Passage shown Start Marker

Okay first of all this isn't a girlfriend and there are no titles between us so I didn't put this in the break up section. We have been talking for the past couple of weeks and met up on what was a really good first date. She is very pretty and we get along really well but there are some issues I have.

 

1. she is starting to get too clingy way too fast for my liking. Talking about possible future trips, and stuff involving "us" way down the road, calling me and texting me all the time, introduced me to her sister, tells her mother about me, stopped talking to someone she was talking with before me and told him she met someone new (me) !

 

2. out of the blue she invited me to her cousins wedding at the end of this month only after one date!! It threw me for a total loop, I told her I'd probably go w/her becuase it caught me so off guard and I didn't know what else to say at the time!

 

3. She is starting to remind of my one of ex's that I was with over 3 years ago. They have similiar backgrounds, upbringings, and certain personality traits that are starting to surface that were a key part of our breaking up. I'm starting to notice she is very much like my ex in too many ways and I don't feel like going down that path again. Sometime it actually feels I am talking to my ex if that makes any sense lol.

Passage shown End Marker
Extracted data Start Marker

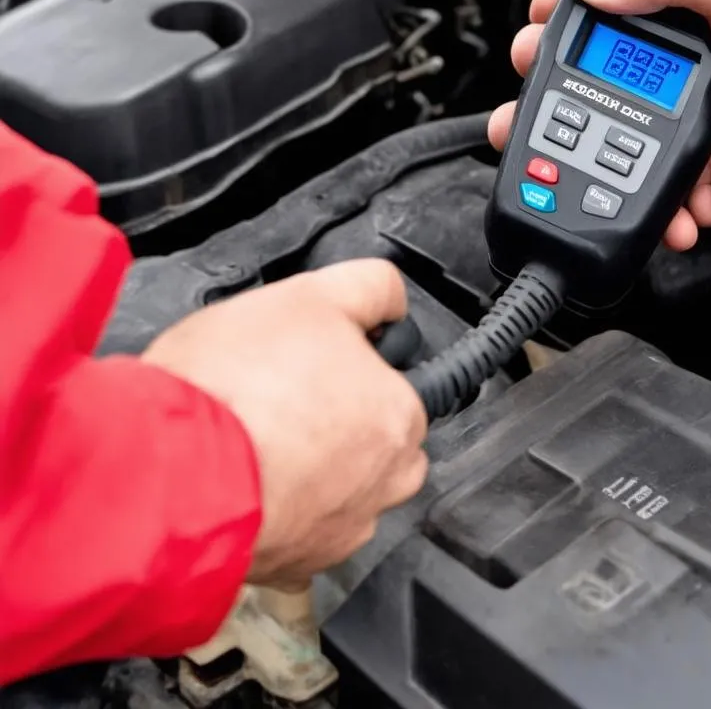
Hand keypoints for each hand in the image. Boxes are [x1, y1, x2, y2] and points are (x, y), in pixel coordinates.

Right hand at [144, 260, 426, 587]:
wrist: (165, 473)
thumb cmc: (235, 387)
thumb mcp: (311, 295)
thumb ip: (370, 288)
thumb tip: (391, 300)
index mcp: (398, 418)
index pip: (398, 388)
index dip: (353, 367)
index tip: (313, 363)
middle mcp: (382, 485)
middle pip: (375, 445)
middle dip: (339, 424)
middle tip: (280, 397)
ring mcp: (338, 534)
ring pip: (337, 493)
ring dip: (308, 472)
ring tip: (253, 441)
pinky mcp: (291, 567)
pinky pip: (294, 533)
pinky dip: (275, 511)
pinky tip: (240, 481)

Extracted data End Marker
Extracted data Start Marker

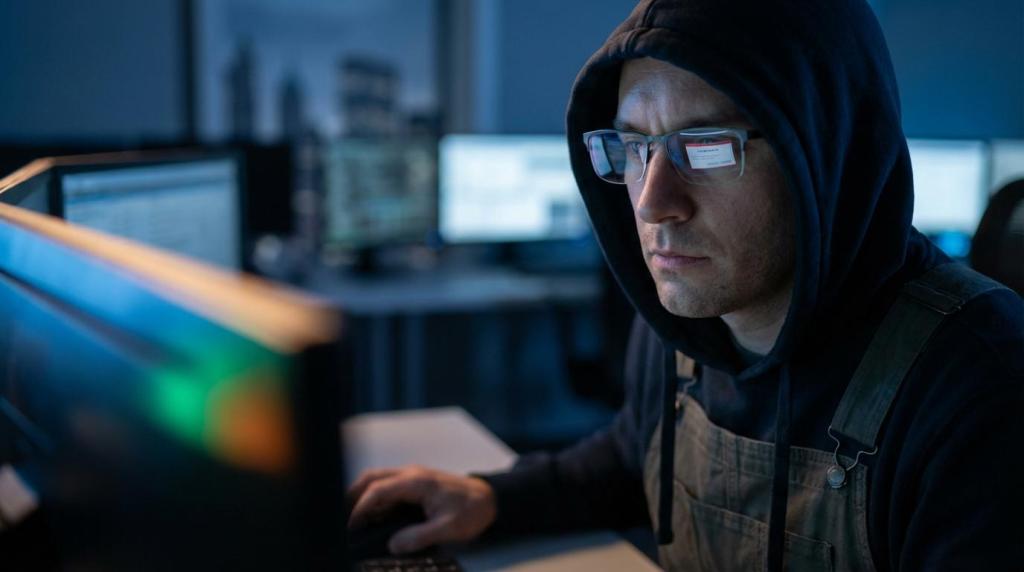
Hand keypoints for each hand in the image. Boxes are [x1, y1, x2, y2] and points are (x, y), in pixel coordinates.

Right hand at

Extracted data End Marker
Extracted data Start Marker

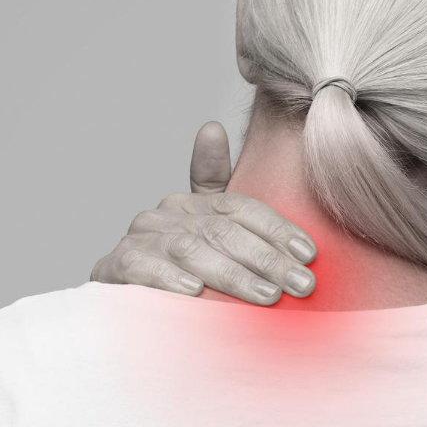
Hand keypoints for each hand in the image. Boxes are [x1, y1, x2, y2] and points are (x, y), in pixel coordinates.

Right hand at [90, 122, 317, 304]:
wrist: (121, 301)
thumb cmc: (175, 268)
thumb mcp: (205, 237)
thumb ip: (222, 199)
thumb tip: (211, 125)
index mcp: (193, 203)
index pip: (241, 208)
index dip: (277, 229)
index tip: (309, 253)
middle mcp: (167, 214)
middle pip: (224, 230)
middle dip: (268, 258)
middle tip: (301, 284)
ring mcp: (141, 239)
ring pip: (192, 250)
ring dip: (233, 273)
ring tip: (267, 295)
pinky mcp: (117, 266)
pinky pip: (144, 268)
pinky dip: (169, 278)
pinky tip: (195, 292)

Extracted data End Marker

* **Problems and tasks**
1 - In the post about dating, what event was the writer invited to after only one date?
2 - Rewrite the post about dating starting at "Okay first of" and ending at "at the time!", with "clingy" replaced by "attached".

* **Solution list**
1 - Her cousin's wedding at the end of this month.

2 -
Okay first of all this isn't a girlfriend and there are no titles between us so I didn't put this in the break up section. We have been talking for the past couple of weeks and met up on what was a really good first date. She is very pretty and we get along really well but there are some issues I have.

 

1. she is starting to get too attached way too fast for my liking. Talking about possible future trips, and stuff involving "us" way down the road, calling me and texting me all the time, introduced me to her sister, tells her mother about me, stopped talking to someone she was talking with before me and told him she met someone new (me) !

 

2. out of the blue she invited me to her cousins wedding at the end of this month only after one date!! It threw me for a total loop, I told her I'd probably go w/her becuase it caught me so off guard and I didn't know what else to say at the time!